In an email, Lightner described the genesis of the route:
"I had been looking at the line for years. It's hard to spot the south face, but if you see it from the right angle (away from the road), you can see how much featured calcite is on it. Last fall I took a harder look, climbing out to it in various places and taking a look down it. I could see it would go free and would be worth the effort. I was going to Patagonia last winter, so I used Castleton as my winter project to get in shape. I went up with big loads in winter conditions—pretty fun, actually, to be up there with rime ice and drifts, and not a person on the entire ridge.
"In spring a number of people went up there and worked on it with me, including Chris. I freed the three 5.12 pitches with Brad Barlage, but realized I was a long way from redpointing the crux. Chris was closer. He put in a few days in the spring, and then it got too hot. We came back to it in September. He made numerous trips over here to work out the sequences and give redpoint goes. It's very sequential and hard to read, as chalk hides pretty well on calcite.

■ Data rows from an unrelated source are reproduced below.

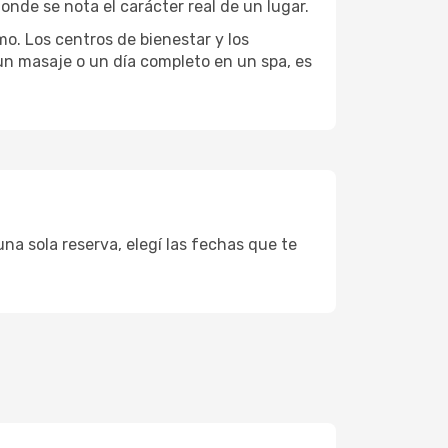
onde se nota el carácter real de un lugar.
mo. Los centros de bienestar y los
 un masaje o un día completo en un spa, es
na sola reserva, elegí las fechas que te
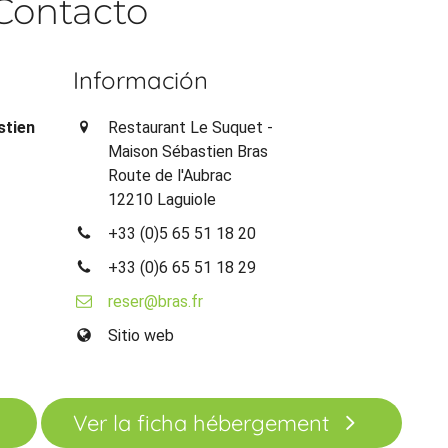
Contacto
Información
stien
Restaurant Le Suquet -
Maison Sébastien Bras
Route de l'Aubrac
12210 Laguiole
+33 (0)5 65 51 18 20
+33 (0)6 65 51 18 29
reser@bras.fr
Sitio web
Ver la ficha hébergement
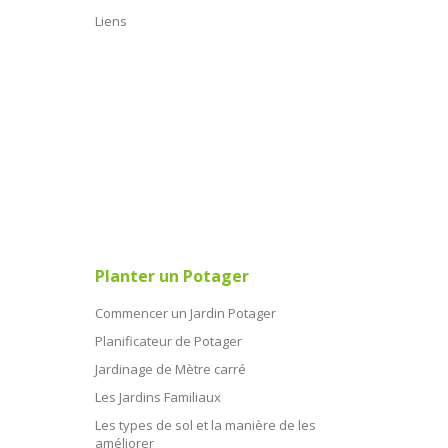
Liens
Planter un Potager
Commencer un Jardin Potager
Planificateur de Potager
Jardinage de Mètre carré
Les Jardins Familiaux
Les types de sol et la manière de les
améliorer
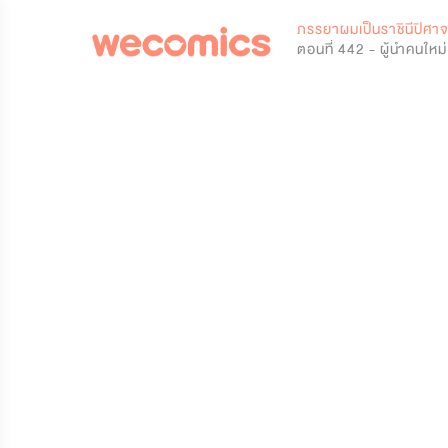
0
ภรรยาผมเป็นราชินีปิศา
ตอนที่ 442 - ผู้นำคนใหม่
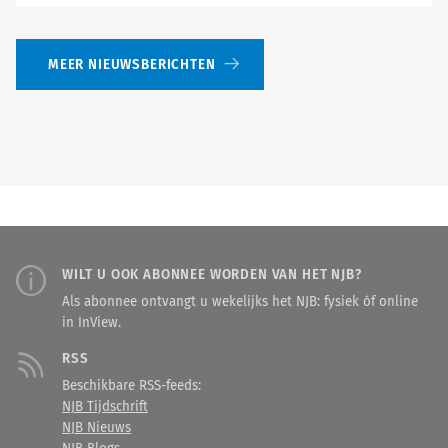
MEER NIEUWSBERICHTEN
WILT U OOK ABONNEE WORDEN VAN HET NJB?
Als abonnee ontvangt u wekelijks het NJB: fysiek óf online
in InView.
RSS
Beschikbare RSS-feeds:
NJB Tijdschrift
NJB Nieuws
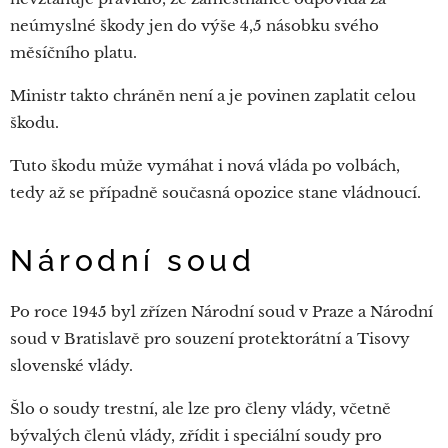
neúmyslné škody jen do výše 4,5 násobku svého
měsíčního platu.
Ministr takto chráněn není a je povinen zaplatit celou
škodu.
Tuto škodu může vymáhat i nová vláda po volbách,
tedy až se případně současná opozice stane vládnoucí.
Národní soud
Po roce 1945 byl zřízen Národní soud v Praze a Národní
soud v Bratislavě pro souzení protektorátní a Tisovy
slovenské vlády.
Šlo o soudy trestní, ale lze pro členy vlády, včetně
bývalých členů vlády, zřídit i speciální soudy pro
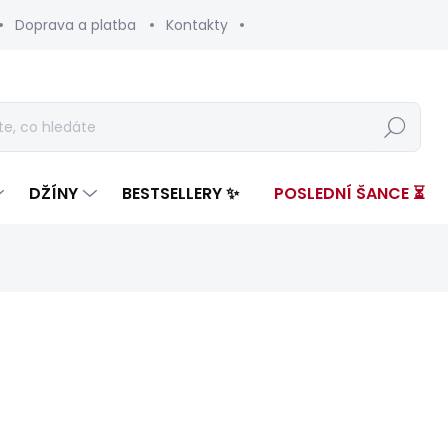
Doprava a platba
Kontakty
Hledat
DŽÍNY
BESTSELLERY ✨
POSLEDNÍ ŠANCE ⏳
ení
ZNAČKA:
PEPE JEANS
3 599 Kč
2 01
Měrná
SKLADEM
(1 KS)
cena:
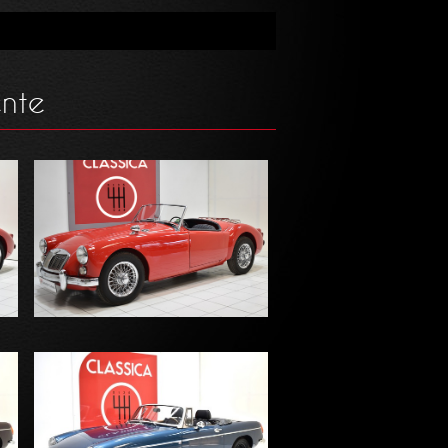
ente
MG - A 1600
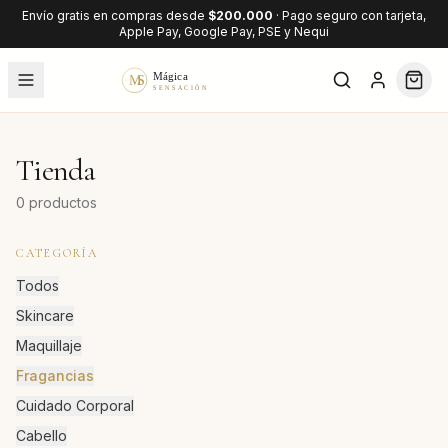
Envío gratis en compras desde
$200.000
· Pago seguro con tarjeta,
Apple Pay, Google Pay, PSE y Nequi
Tienda
0
producto
s
CATEGORÍA
Todos
Skincare
Maquillaje
Fragancias
Cuidado Corporal
Cabello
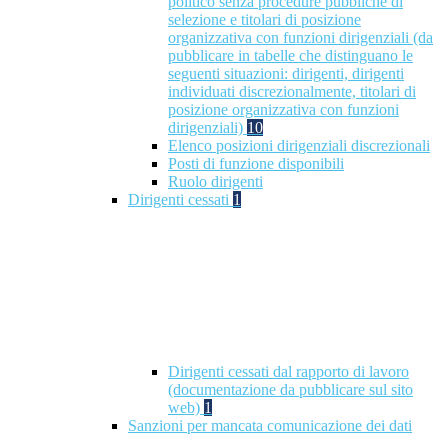
politico senza procedure pubbliche di
selezione e titolari di posizione
organizzativa con funzioni dirigenziali (da
pubblicare in tabelle che distinguano le
seguenti situazioni: dirigenti, dirigenti
individuati discrezionalmente, titolari di
posizione organizzativa con funzioni
dirigenziali)
10
Elenco posizioni dirigenziali discrezionali
Posti di funzione disponibili
Ruolo dirigenti
Dirigenti cessati
1
Dirigenti cessati dal rapporto di lavoro
(documentazione da pubblicare sul sito
web)
1
Sanzioni per mancata comunicazione dei dati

"By this last weekend, we knew it was just a matter of time. Chris had the endurance and had worked out the moves for that pitch. On Sunday [it looked as if] he had it in the bag on his second attempt. It was blowing about 35 mph across the arête in gusts. I watched him holding the extremely thin crux holds, pivot in the wind, and pop to the air. That was it for that day. We went back up on Monday in similar conditions. Neither of us felt that good, and the wind was gusting even harder. Chris waited to enter the crux between gusts, and pulled it off... He got it in the nick of time and stayed focused with the freight train rolling in—super cool ascent.
"I've already been emailed by people asking why I would not save it for my own redpoint. Well, I can certainly admit that Chris is a stronger free climber—it took him far less time than it would have taken me. Also, I consider any climb, unless its soloed for the first ascent, to be a team effort. Chris is the stronger climber so he got that pitch, but he would not have gotten it without my effort and time, and this route would not have gotten the free ascent without his effort and skill. Climbing is a team sport. I firmly believe that."

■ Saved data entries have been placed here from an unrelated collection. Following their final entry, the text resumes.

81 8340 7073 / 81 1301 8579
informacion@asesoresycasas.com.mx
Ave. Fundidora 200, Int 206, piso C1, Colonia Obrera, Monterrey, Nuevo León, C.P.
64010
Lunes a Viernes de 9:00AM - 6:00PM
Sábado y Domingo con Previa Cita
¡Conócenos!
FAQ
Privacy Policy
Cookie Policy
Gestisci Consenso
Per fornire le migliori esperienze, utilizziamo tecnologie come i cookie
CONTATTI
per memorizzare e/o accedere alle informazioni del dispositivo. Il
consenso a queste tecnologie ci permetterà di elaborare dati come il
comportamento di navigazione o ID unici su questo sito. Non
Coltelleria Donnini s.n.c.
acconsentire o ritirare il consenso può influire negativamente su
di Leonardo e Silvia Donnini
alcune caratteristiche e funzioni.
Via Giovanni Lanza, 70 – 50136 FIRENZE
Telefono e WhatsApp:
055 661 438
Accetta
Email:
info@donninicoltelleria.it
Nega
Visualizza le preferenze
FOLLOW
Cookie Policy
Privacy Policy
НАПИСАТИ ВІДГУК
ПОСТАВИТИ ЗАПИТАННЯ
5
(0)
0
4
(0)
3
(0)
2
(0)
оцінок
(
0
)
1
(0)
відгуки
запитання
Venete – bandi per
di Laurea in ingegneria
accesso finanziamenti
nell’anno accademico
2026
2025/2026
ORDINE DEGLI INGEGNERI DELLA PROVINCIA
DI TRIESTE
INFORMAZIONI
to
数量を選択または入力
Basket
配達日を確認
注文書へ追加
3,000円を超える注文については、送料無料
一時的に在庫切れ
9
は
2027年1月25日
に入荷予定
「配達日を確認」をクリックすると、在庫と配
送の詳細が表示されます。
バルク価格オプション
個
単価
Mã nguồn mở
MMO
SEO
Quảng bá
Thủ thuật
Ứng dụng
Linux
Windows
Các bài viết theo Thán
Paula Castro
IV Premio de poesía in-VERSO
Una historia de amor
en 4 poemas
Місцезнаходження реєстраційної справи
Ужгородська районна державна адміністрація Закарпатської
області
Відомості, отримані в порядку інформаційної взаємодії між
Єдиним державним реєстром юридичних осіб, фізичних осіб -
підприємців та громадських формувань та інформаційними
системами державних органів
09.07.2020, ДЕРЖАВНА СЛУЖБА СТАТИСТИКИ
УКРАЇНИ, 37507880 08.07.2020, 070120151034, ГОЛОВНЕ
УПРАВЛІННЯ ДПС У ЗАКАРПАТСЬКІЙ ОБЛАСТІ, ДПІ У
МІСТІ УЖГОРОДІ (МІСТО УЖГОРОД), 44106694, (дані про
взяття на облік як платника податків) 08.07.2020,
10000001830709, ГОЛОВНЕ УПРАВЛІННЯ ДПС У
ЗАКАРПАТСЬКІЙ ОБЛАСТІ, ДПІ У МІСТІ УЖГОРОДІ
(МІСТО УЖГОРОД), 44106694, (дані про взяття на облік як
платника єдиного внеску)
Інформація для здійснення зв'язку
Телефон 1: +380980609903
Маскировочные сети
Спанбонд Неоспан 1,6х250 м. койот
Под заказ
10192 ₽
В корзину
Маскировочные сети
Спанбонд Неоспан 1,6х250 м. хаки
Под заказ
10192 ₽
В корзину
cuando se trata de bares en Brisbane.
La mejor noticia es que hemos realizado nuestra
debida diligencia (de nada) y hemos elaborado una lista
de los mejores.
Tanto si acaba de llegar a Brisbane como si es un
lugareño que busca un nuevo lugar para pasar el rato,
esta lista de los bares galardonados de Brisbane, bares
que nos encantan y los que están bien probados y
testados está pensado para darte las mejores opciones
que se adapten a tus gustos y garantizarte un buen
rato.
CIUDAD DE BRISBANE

For his part, Kalous described the ca. 35-meter crux pitch (16 bolts) as "vertical to slightly overhanging climbing on the edge of a sheet of white calcite that forms the southeast face of Castleton. [Your] right hand and right heel often grab the giant sweeping arête that forms the skyline you see from the notch between Castleton and the Rectory." The pitch has two 5.13 cruxes, with very thin moves on calcite bumps and edges.
"I think this pitch is one of the most unique and magnificent passages I've ever climbed on," Kalous said. "I'd hold it up against The 8th Day [5.13 at Rifle, Colorado] or something in that quality, any time. But you put it in that position, on Castleton, and it becomes a true mega classic."